Value Function And Policy Iteration
This post covers Value Function and Policy Interation Algorithms of Reinforcement Learning in deail. The post is written in reference to CMU 10401/601 taught by Henry Chai.
Table of contents
Value Function
Recall the concept of value function below:
\(V^\pi(s)=\mathbb{E}\) [discounted total reward of starting in state \(s\) and executing policy \(\pi\) forever]

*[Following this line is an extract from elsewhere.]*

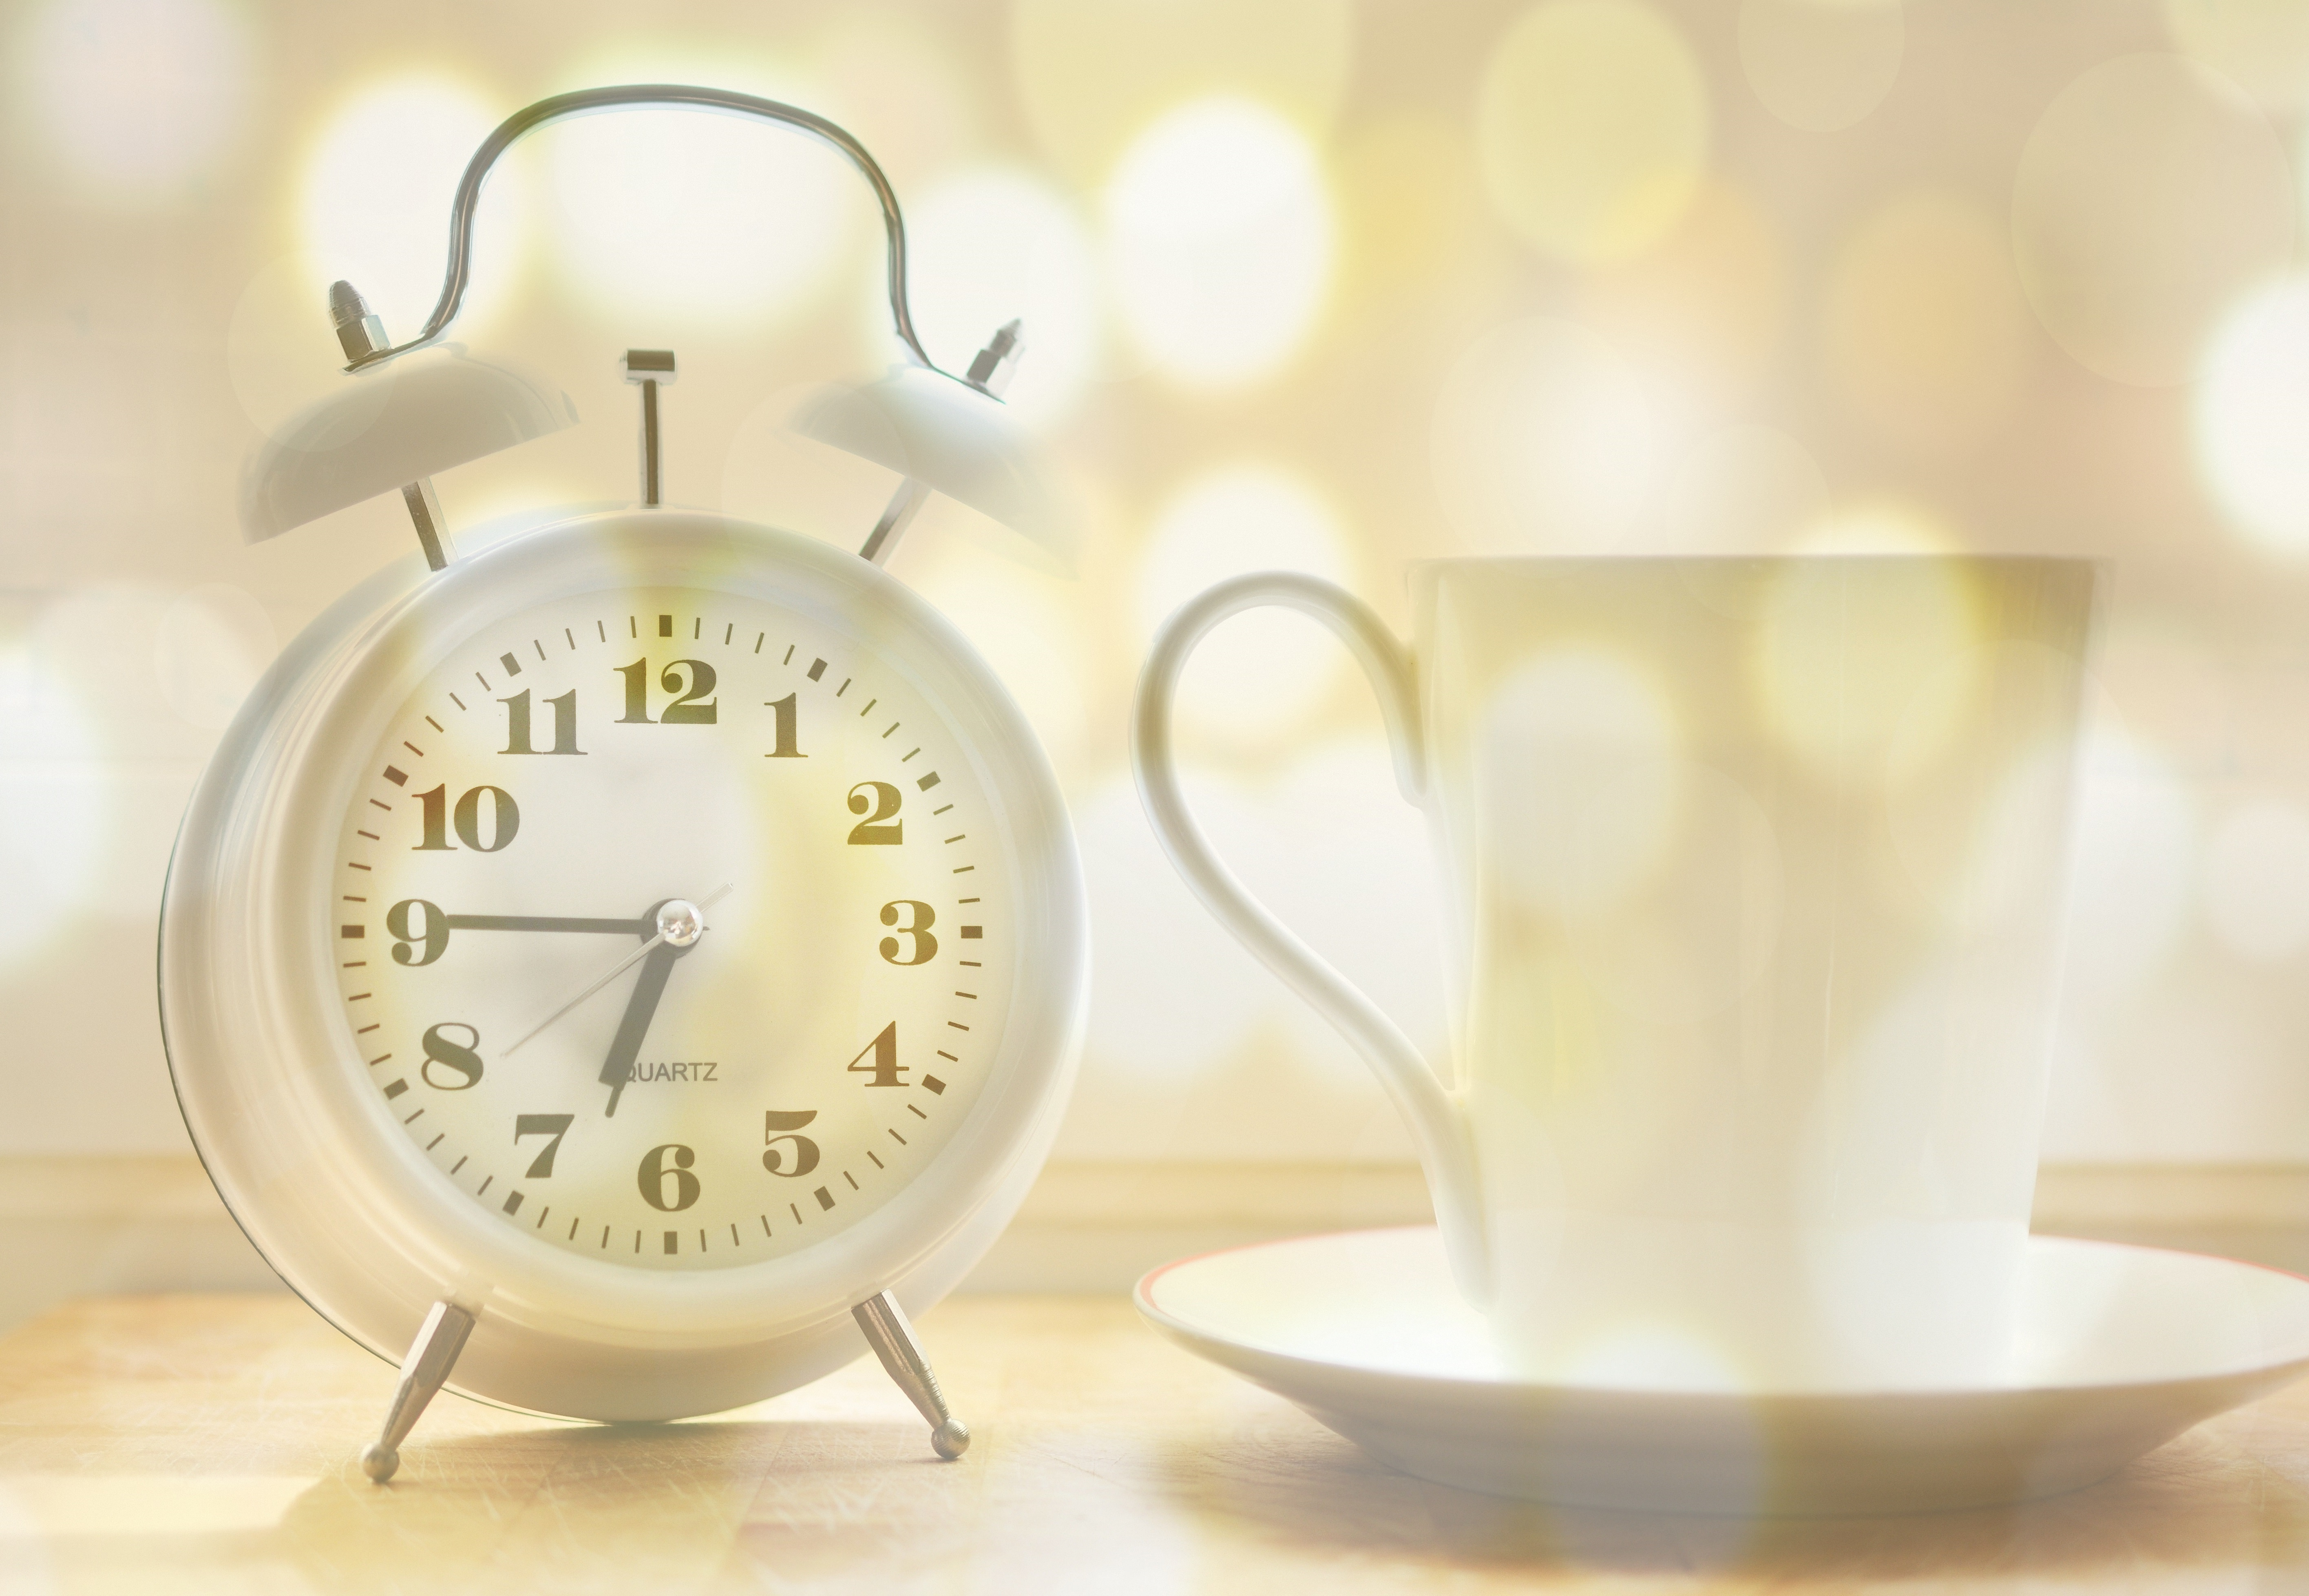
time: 6:45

In a more precise and quantitative manner, we can re-write our value function:
\[\begin{align} V^\pi(s) &= \mathbb{E}\left[R\left(s_0, \pi\left(s_0\right)\right) + \gamma R\left(s_1, \pi\left(s_1\right)\right) + \gamma^2 R\left(s_2, \pi\left(s_2\right)\right) + \cdots \mid s_0 = s\right] \\ &= R(s, \pi(s)) + \gamma \mathbb{E}\left[R\left(s_1, \pi\left(s_1\right)\right) + \gamma R\left(s_2, \pi\left(s_2\right)\right) + \cdots \mid s_0 = s\right] \\ &= R(s, \pi(s)) + \gamma \sum_{s_1} p\left(s_1 \mid s, \pi(s)\right) \left( R\left(s_1, \pi\left(s_1\right)\right) + \gamma \mathbb{E}\left[ R\left(s_2, \pi\left(s_2\right)\right) + \cdots \mid s_1 \right] \right) \end{align}\]Step by Step Break Down
- Definition of Value Function
- \(V^\pi(s)\): Expected sum of rewards
- \(\mathbb{E}\left[R\left(s_t, \pi\left(s_t\right)\right)\right]\): Reward received when taking action \(\pi(s_t)\) in state \(s_t\).

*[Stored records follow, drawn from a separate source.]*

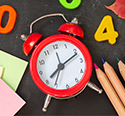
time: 7:11
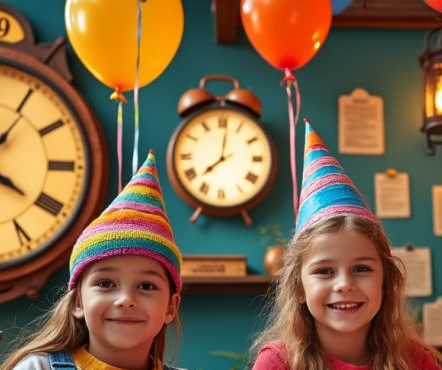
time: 8:01
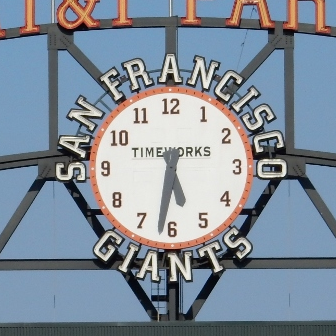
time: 5:31
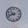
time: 10:42
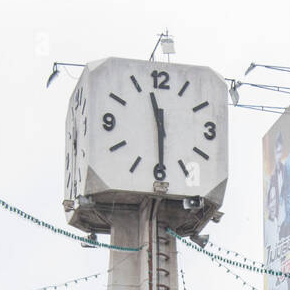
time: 11:29
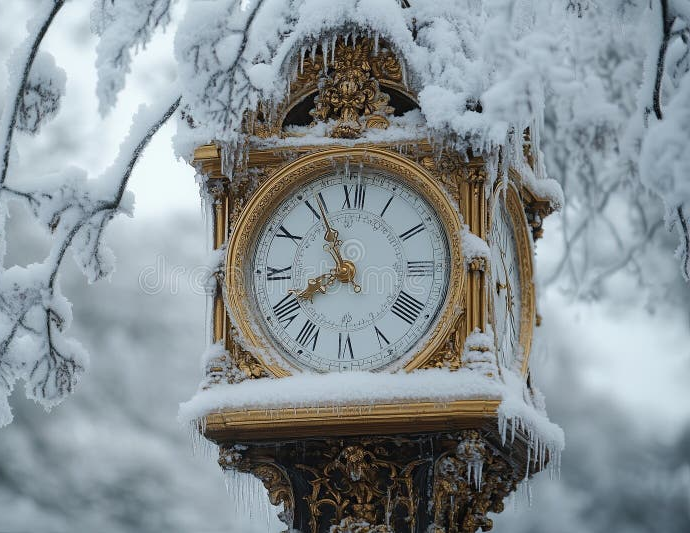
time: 7:55
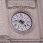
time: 4:46
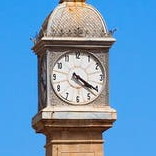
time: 4:20
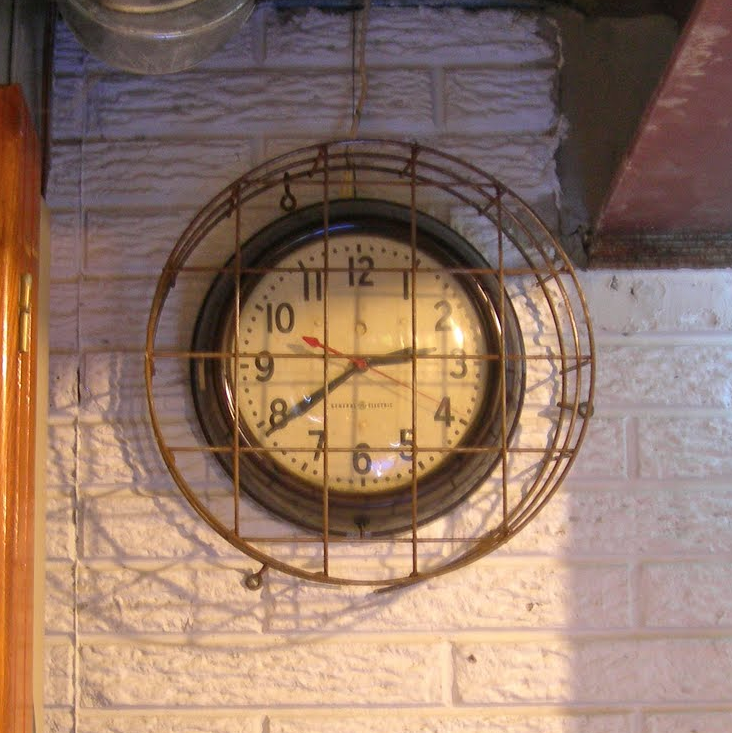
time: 2:39
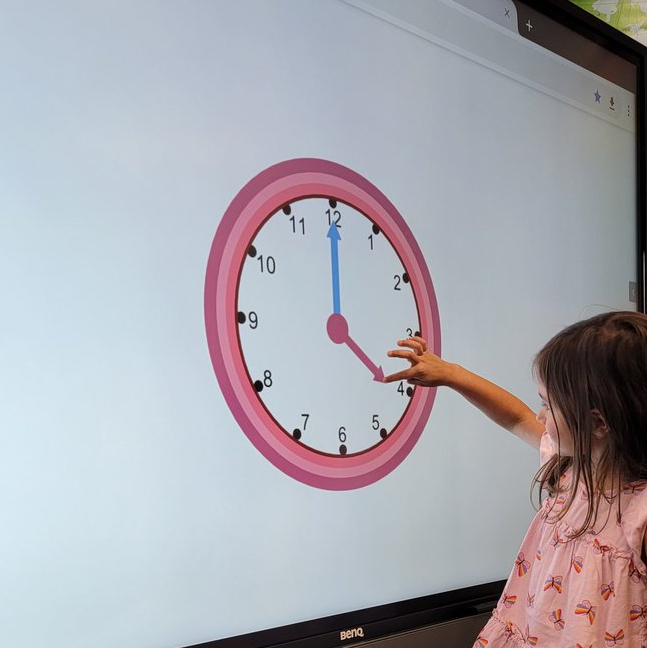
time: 4:00
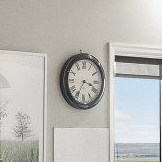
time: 3:34
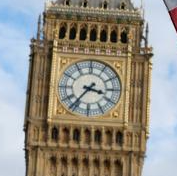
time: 3:36
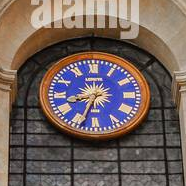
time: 8:33
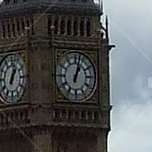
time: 1:02
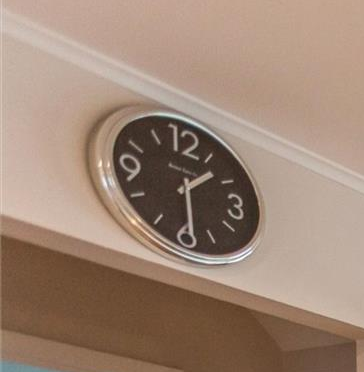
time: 1:28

- \(\gamma\): Discount factor
- Recursive Formulation
This equation expresses the value function recursively. The value of starting in state \(s\) and following policy \(\pi\) is the immediate reward plus the discounted expected value of the subsequent states.
- \(R(s, \pi(s))\): Immediate reward for taking action \(\pi(s)\) in state \(s\).
- The second term represents the discounted expected value of future rewards starting from state \(s_1\).
- Incorporating State Transition Probabilities
- \(p\left(s_1 \mid s, \pi(s)\right)\): Probability of transitioning to state \(s_1\) from state \(s\) when action \(\pi(s)\) is taken.
- The term inside the sum, \(R\left(s_1, \pi\left(s_1\right)\right) + \gamma \mathbb{E}\left[R\left(s_2, \pi\left(s_2\right)\right) + \cdots \mid s_1\right]\) represents the expected return starting from state \(s_1\) and following the policy \(\pi\).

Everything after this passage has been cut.